# [PAGE]
In line with the reasoning
employed in Cherry, the State contends that a violation of Edwards
does not constitute violation of a substantive constitutional right, but merely
of the prophylactic rules designed to protect that right.[13] The State argues that a violation of Edwards
is no more egregious and, if anything, is less serious than a defect in the
"core requirement" of administering the Miranda warnings. The State asserts that, like Miranda,
an Edwards violation does not automatically constitute a violation of
the Fifth Amendment and therefore should not trigger the fruit of the poisonous
tree doctrine in the absence of actual coercion by the police.
The primary flaw in the
State's argument is the failure to distinguish between violation of a procedure
(informing an accused of his rights) and violation of a right (the right to
have counsel present during interrogation).
The procedure required under Miranda is that warnings must be
given prior to custodial interrogation, while the procedure required by Edwards
is that once a suspect invokes the right to counsel, all police-initiated
questioning must cease until counsel is present. With the former, it is possible to act in a manner that is
violative of the safeguard but not of the rights it seeks to protect; this is
not possible with conduct that violates Edwards. A violation of Edwards is a violation
of the right to counsel under the Fifth Amendment.

# [DATA TO PROCESS]
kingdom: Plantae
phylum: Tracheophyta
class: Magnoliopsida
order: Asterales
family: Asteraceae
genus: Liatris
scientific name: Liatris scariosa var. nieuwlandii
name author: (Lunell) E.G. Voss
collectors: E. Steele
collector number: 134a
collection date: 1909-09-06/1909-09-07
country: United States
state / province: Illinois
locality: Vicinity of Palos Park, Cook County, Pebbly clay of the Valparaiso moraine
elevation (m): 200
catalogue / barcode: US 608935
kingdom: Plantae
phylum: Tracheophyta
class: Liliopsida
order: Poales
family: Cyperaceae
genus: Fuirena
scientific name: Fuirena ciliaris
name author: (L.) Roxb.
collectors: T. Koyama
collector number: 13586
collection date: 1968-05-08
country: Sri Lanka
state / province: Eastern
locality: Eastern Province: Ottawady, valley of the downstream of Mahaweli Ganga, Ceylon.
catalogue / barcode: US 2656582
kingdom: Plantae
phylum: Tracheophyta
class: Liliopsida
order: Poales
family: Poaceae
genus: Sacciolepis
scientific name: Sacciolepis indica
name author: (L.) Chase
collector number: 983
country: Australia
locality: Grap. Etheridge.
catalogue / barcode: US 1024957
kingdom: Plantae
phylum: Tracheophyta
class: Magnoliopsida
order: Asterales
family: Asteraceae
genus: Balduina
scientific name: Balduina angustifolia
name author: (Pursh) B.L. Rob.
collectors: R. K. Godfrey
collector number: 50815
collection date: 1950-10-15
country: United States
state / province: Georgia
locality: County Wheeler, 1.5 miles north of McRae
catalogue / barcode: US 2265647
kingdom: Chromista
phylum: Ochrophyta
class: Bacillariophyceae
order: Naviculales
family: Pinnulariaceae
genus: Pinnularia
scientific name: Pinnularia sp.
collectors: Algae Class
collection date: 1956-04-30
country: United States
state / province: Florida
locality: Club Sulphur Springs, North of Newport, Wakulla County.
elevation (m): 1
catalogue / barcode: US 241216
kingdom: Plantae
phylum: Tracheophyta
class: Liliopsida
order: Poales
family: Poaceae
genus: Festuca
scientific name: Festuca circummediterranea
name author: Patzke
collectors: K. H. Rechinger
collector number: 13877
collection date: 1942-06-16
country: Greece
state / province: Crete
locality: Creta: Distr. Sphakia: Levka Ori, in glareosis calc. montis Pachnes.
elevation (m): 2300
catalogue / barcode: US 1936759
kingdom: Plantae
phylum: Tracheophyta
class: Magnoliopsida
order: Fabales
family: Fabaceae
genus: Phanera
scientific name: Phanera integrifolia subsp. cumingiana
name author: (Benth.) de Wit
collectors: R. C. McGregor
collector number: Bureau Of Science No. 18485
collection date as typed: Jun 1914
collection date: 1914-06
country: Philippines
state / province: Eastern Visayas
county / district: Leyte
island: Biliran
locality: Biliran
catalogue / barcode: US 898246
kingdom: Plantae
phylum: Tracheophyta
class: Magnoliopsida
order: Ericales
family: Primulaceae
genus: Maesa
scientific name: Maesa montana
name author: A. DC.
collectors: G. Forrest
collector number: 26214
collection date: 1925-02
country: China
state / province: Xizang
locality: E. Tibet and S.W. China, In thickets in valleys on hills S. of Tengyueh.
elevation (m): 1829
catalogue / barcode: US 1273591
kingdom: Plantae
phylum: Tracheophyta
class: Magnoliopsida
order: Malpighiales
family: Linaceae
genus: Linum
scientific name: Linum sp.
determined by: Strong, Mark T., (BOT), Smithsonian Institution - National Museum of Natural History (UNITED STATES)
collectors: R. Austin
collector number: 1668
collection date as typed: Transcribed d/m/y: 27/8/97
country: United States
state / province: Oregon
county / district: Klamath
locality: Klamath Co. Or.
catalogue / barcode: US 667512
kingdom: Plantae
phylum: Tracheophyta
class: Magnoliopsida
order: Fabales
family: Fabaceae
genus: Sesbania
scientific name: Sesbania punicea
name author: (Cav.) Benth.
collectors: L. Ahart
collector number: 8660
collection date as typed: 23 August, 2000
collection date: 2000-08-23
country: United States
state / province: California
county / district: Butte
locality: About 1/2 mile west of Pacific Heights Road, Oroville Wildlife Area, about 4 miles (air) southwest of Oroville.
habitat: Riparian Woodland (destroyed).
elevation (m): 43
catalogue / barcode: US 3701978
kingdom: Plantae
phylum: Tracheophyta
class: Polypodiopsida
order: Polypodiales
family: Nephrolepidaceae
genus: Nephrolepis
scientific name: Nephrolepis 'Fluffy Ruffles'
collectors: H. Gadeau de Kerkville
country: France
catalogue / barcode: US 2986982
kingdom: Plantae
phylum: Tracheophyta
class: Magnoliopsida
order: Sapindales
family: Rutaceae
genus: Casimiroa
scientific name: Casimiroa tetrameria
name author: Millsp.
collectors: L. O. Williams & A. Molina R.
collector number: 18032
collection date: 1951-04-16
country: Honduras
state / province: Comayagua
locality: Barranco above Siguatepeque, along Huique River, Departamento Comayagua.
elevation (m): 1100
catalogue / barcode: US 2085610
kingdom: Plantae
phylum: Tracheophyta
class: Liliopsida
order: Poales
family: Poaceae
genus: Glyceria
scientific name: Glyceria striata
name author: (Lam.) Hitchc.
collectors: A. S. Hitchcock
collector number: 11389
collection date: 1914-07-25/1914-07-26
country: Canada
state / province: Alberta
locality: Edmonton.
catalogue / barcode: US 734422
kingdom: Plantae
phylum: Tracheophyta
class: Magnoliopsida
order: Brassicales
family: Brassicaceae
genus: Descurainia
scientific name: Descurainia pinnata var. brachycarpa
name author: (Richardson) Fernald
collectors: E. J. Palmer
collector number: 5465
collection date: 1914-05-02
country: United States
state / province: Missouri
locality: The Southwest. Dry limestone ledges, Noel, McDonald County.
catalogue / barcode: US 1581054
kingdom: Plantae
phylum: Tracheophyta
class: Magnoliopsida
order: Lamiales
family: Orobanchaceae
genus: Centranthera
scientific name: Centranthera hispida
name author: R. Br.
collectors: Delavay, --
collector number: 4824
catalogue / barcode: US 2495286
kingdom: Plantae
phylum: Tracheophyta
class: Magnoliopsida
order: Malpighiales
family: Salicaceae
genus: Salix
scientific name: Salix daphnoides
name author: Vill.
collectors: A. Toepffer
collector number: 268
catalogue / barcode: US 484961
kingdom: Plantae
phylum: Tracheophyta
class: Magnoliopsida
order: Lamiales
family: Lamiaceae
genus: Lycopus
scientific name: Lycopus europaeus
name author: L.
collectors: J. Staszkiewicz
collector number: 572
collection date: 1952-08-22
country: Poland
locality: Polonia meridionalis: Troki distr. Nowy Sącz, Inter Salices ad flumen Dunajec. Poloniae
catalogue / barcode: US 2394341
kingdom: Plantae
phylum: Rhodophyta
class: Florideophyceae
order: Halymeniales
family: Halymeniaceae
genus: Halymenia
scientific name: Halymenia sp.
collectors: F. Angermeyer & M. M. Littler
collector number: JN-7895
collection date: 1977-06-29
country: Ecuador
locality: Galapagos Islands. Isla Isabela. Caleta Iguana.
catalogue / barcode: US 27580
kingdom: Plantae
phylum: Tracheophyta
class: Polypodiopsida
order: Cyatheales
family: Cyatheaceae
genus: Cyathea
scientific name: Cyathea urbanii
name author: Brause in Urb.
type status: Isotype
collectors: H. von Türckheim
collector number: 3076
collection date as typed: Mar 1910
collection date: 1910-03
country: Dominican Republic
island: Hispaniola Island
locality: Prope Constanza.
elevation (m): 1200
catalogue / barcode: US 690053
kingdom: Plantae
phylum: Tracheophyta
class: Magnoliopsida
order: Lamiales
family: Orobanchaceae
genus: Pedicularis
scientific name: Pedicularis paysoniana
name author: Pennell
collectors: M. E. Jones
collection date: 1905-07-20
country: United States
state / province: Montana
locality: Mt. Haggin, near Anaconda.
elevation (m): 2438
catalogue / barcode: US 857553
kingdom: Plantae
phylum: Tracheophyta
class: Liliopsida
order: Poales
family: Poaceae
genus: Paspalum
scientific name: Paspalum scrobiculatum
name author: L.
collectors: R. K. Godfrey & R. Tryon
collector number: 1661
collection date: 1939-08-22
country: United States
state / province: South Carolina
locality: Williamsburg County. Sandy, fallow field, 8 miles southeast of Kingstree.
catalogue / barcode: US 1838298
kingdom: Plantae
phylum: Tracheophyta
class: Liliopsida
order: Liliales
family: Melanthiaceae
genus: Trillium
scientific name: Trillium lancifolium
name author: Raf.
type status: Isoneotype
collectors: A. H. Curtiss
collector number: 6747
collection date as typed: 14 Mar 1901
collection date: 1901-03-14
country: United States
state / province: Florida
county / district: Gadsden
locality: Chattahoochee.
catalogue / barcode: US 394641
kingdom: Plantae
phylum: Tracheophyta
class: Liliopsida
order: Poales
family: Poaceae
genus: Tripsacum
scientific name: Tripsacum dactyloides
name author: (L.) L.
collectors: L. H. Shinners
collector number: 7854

# [WRITTEN REQUEST 1]
Render the herbarium records as a two-column CSV with the headers "label" and "entry," starting with the line containing "genus: Nephrolepis" and going on through the line containing "family: Rutaceae". Give one row per line, with each field in its own quoted field and any line breaks replaced by spaces.
# [WRITTEN REQUEST 2]
Write the next part of the passage on Edwards violations, picking up after its last sentence.
The passage on Edwards violations and the herbarium records have no connection to each other.

# [EXERCISE ANSWER 1]
label,entry
"genus:","Nephrolepis"
"scientific name:","Nephrolepis 'Fluffy Ruffles'"
"collectors:","H. Gadeau de Kerkville"
"country:","France"
"catalogue / barcode:","US 2986982"
"kingdom:","Plantae"
"phylum:","Tracheophyta"
"class:","Magnoliopsida"
"order:","Sapindales"
"family:","Rutaceae"

# [EXERCISE ANSWER 2]
We find that there is a
critical difference between a mere defect in the administration of Miranda
warnings "without more" and police-initiated interrogation conducted
after a suspect unambiguously invokes the right to have counsel present during
questioning. The latter is a violation
of a constitutional right.[14] As such, an Edwards violation triggers
the fruit of the poisonous tree doctrine requiring the suppression of the
fruits of that constitutional violation.
In arriving at this conclusion, we have not sailed alone into uncharted
waters. Several courts have followed
similar reasoning and reached the same result--that physical evidence derived
from statements taken in violation of a suspect's asserted right to counsel
must be suppressed.[15] We agree with the Court in Elstad
that the analysis employed therein is "inapposite" once the right to
silence or counsel has been asserted, and we decline to extend Elstad to
cover evidence obtained in violation of Edwards. Therefore, we conclude that the circuit
court erred by allowing the prosecution to use the items retrieved from the
sewer (the gun, bullets, and keys) in its case-in-chief.
Further, once a criminal suspect
invokes his or her right to counsel, judicial inquiry into voluntariness, i.e.
whether subsequent statements were actually coerced, is "beside the
point."[16] Smith v. Illinois, 469 U.S. 91, 99
n.8 (1984). "[T]he voluntariness
of a consent or an admission on the one hand, and a knowing and intelligent
waiver on the other, are discrete inquiries." Edwards, 451 U.S. at 484.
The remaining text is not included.